Nicholas Carr expressed his concern more eloquently in his article "Is Google Making Us Stupid?" in The Atlantic this past summer. He says,
Over the past few years I’ve had an uncomfortable sense that someone, or something, has been tinkering with my brain, remapping the neural circuitry, reprogramming the memory. My mind isn’t going—so far as I can tell—but it’s changing. I’m not thinking the way I used to think. I can feel it most strongly when I’m reading. Immersing myself in a book or a lengthy article used to be easy. My mind would get caught up in the narrative or the turns of the argument, and I’d spend hours strolling through long stretches of prose. That’s rarely the case anymore. Now my concentration often starts to drift after two or three pages. I get fidgety, lose the thread, begin looking for something else to do. I feel as if I’m always dragging my wayward brain back to the text. The deep reading that used to come naturally has become a struggle.

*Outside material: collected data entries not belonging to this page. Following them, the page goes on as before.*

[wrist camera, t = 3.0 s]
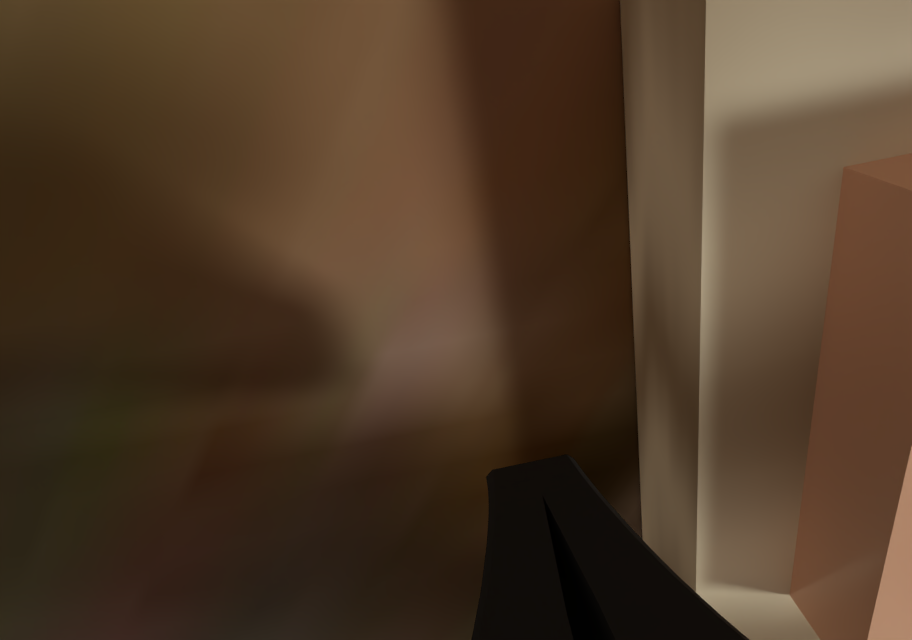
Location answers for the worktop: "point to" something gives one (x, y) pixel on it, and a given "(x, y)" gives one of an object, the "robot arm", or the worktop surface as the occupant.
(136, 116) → the worktop surface
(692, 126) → the tan tray
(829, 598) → the tile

That is precisely how I feel when I try to read books for school lately. Carr goes on to say that his exposure to the Internet and New Media are the cause of his disconnect, and that Google's desire to influence the way we consume so they can collect our data plays a big part in changing the way our brains function.
Since my laptop has done me the favor of melting down over the weekend, it will be easier for me to go home tonight and not jump right back online. I will fight the urge to turn on the TV, put my phone in its charger and sit on my couch taking in the eerie calm of the real world - that is, if I still can remember what that is.